Dataset entries
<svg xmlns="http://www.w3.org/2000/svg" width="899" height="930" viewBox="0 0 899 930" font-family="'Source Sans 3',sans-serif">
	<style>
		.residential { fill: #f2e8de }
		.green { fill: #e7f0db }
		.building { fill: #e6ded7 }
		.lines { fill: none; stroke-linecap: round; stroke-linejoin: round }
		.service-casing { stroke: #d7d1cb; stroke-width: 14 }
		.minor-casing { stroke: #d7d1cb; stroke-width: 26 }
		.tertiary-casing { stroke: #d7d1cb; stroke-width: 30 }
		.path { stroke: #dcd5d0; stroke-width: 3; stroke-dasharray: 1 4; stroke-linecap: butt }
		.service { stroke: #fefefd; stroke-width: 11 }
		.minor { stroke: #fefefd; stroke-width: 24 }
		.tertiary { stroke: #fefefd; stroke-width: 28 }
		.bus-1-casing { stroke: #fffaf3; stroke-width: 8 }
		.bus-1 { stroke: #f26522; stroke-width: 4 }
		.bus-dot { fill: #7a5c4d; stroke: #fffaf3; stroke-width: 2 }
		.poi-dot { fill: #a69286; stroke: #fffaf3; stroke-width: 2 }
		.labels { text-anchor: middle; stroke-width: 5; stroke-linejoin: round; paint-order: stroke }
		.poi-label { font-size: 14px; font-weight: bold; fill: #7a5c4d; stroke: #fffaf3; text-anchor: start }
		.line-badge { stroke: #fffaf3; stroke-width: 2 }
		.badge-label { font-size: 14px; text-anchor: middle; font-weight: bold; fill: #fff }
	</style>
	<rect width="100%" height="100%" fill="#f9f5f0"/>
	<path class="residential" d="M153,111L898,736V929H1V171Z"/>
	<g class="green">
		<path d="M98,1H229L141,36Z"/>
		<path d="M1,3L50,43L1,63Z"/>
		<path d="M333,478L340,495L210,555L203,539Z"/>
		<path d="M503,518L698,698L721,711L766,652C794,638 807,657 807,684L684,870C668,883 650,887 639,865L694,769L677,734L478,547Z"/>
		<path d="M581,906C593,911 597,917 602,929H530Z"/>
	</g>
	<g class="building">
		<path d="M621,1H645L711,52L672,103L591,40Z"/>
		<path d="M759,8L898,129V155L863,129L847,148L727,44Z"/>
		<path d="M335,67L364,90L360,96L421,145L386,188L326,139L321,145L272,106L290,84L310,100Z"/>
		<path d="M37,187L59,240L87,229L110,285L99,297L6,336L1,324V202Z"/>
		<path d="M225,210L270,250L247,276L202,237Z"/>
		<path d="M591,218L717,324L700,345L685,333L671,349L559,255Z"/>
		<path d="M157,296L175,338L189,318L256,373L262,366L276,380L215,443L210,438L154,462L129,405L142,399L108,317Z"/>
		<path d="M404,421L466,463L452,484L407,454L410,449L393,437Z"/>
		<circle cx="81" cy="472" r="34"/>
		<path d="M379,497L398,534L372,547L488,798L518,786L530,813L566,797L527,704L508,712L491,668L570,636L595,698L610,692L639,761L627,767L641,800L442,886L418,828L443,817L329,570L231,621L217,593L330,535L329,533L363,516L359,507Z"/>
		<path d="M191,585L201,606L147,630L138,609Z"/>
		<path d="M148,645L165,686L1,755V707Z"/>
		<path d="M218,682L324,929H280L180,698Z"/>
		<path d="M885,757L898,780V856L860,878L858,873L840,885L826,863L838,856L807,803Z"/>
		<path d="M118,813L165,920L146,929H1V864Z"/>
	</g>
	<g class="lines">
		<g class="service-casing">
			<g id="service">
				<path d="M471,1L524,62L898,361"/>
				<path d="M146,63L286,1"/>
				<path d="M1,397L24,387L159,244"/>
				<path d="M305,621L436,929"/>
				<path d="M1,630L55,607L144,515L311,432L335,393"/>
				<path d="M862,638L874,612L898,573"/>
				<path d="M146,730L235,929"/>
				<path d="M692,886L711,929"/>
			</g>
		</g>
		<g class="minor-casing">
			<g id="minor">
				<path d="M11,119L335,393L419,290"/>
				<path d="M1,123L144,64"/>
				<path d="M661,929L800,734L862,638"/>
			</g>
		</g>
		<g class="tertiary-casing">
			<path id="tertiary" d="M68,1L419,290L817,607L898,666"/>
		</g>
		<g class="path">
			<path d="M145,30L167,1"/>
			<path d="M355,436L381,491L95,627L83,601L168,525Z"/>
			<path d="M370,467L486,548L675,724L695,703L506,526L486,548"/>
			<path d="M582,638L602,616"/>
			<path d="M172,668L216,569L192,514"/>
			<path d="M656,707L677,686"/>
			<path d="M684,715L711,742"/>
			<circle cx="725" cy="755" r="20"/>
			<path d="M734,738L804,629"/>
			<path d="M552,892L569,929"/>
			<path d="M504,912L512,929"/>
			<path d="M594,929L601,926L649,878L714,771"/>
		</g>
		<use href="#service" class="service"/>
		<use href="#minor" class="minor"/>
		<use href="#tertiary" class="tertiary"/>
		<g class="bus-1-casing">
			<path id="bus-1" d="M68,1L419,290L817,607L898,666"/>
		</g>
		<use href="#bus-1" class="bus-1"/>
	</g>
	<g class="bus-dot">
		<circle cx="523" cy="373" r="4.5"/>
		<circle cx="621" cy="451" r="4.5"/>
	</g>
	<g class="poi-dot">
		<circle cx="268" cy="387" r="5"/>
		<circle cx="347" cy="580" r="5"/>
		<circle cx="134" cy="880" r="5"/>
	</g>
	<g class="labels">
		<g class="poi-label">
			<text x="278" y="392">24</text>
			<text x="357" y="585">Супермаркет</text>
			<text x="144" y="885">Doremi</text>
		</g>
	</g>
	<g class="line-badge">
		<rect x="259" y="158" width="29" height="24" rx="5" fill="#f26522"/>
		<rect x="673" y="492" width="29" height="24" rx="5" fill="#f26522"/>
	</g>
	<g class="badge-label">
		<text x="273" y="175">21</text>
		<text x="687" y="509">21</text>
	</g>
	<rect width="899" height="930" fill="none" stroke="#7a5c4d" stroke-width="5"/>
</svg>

> [Task to carry out]: Show all of the lines above in which "labels" is present.

> [Response to the task]:
		.labels { text-anchor: middle; stroke-width: 5; stroke-linejoin: round; paint-order: stroke }
	<g class="labels">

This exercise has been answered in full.